- _What is required_: Output the lines below as a Markdown table with the columns No. and Text. Number each row in order and leave out any blank lines.

- _Given information_:
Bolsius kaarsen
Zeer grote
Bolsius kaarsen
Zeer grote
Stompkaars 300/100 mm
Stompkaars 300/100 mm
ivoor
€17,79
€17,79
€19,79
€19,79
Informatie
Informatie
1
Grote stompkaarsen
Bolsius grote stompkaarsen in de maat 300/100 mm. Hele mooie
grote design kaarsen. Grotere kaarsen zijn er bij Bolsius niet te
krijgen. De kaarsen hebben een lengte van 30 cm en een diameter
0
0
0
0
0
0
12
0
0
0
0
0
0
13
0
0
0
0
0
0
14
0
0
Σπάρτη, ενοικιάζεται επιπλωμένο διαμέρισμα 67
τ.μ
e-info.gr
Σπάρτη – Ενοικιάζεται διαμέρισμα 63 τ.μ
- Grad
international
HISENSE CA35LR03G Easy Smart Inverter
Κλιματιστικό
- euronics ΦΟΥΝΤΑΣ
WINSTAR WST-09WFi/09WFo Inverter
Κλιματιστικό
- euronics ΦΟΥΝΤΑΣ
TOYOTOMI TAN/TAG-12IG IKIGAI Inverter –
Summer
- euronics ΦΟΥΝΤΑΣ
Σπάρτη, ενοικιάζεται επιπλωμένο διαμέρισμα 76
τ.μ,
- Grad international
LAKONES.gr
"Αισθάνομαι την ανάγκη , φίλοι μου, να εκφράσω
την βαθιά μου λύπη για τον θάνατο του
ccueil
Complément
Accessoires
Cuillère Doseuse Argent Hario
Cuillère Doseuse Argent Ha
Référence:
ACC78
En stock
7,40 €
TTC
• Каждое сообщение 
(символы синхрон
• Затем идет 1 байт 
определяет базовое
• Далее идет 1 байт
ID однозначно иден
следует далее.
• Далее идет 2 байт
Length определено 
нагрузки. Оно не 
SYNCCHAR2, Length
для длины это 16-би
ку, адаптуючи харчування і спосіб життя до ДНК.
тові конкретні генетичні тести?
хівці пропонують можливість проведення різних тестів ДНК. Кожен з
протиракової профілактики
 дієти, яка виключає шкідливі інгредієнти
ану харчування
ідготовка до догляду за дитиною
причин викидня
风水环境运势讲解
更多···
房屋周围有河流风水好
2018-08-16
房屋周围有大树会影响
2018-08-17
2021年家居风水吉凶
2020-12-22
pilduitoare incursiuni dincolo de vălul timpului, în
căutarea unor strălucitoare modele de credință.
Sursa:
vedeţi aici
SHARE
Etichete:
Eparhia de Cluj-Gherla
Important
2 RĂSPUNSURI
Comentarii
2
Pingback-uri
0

- _Answer box_:
| No. | Text |
|---|---|
| 1 | Bolsius kaarsen |
| 2 | Zeer grote |
| 3 | Bolsius kaarsen |
| 4 | Zeer grote |
| 5 | Stompkaars 300/100 mm |
| 6 | Stompkaars 300/100 mm |
| 7 | ivoor |
| 8 | €17,79 |
| 9 | €17,79 |
| 10 | €19,79 |
| 11 | €19,79 |
| 12 | Informatie |
| 13 | Informatie |
| 14 | 1 |
| 15 | Grote stompkaarsen |
| 16 | Bolsius grote stompkaarsen in de maat 300/100 mm. Hele mooie |
| 17 | grote design kaarsen. Grotere kaarsen zijn er bij Bolsius niet te |
| 18 | krijgen. De kaarsen hebben een lengte van 30 cm en een diameter |
| 19 | 0 |
| 20 | 0 |
| 21 | 0 |
| 22 | 0 |
| 23 | 0 |
| 24 | 0 |
| 25 | 12 |
| 26 | 0 |
| 27 | 0 |
| 28 | 0 |
| 29 | 0 |
| 30 | 0 |
| 31 | 0 |
| 32 | 13 |
| 33 | 0 |
| 34 | 0 |
| 35 | 0 |
| 36 | 0 |
| 37 | 0 |
| 38 | 0 |
| 39 | 14 |
| 40 | 0 |
| 41 | 0 |
| 42 | Σπάρτη, ενοικιάζεται επιπλωμένο διαμέρισμα 67 |
| 43 | τ.μ |
| 44 | e-info.gr |
| 45 | Σπάρτη – Ενοικιάζεται διαμέρισμα 63 τ.μ |
| 46 | - Grad |
| 47 | international |
| 48 | HISENSE CA35LR03G Easy Smart Inverter |
| 49 | Κλιματιστικό |
| 50 | - euronics ΦΟΥΝΤΑΣ |
| 51 | WINSTAR WST-09WFi/09WFo Inverter |
| 52 | Κλιματιστικό |
| 53 | - euronics ΦΟΥΝΤΑΣ |
| 54 | TOYOTOMI TAN/TAG-12IG IKIGAI Inverter – |
| 55 | Summer |
| 56 | - euronics ΦΟΥΝΤΑΣ |
| 57 | Σπάρτη, ενοικιάζεται επιπλωμένο διαμέρισμα 76 |
| 58 | τ.μ, |
| 59 | - Grad international |
| 60 | LAKONES.gr |
| 61 | "Αισθάνομαι την ανάγκη , φίλοι μου, να εκφράσω |
| 62 | την βαθιά μου λύπη για τον θάνατο του |
| 63 | ccueil |
| 64 | Complément |
| 65 | Accessoires |
| 66 | Cuillère Doseuse Argent Hario |
| 67 | Cuillère Doseuse Argent Ha |
| 68 | Référence: |
| 69 | ACC78 |
| 70 | En stock |
| 71 | 7,40 € |
| 72 | TTC |
| 73 | • Каждое сообщение  |
| 74 | (символы синхрон |
| 75 | • Затем идет 1 байт  |
| 76 | определяет базовое |
| 77 | • Далее идет 1 байт |
| 78 | ID однозначно иден |
| 79 | следует далее. |
| 80 | • Далее идет 2 байт |
| 81 | Length определено  |
| 82 | нагрузки. Оно не  |
| 83 | SYNCCHAR2, Length |
| 84 | для длины это 16-би |
| 85 | ку, адаптуючи харчування і спосіб життя до ДНК. |
| 86 | тові конкретні генетичні тести? |
| 87 | хівці пропонують можливість проведення різних тестів ДНК. Кожен з |
| 88 | протиракової профілактики |
| 89 |  дієти, яка виключає шкідливі інгредієнти |
| 90 | ану харчування |
| 91 | ідготовка до догляду за дитиною |
| 92 | причин викидня |
| 93 | 风水环境运势讲解 |
| 94 | 更多··· |
| 95 | 房屋周围有河流风水好 |
| 96 | 2018-08-16 |
| 97 | 房屋周围有大树会影响 |
| 98 | 2018-08-17 |
| 99 | 2021年家居风水吉凶 |
| 100 | 2020-12-22 |
| 101 | pilduitoare incursiuni dincolo de vălul timpului, în |
| 102 | căutarea unor strălucitoare modele de credință. |
| 103 | Sursa: |
| 104 | vedeţi aici |
| 105 | SHARE |
| 106 | Etichete: |
| 107 | Eparhia de Cluj-Gherla |
| 108 | Important |
| 109 | 2 RĂSPUNSURI |
| 110 | Comentarii |
| 111 | 2 |
| 112 | Pingback-uri |
| 113 | 0 |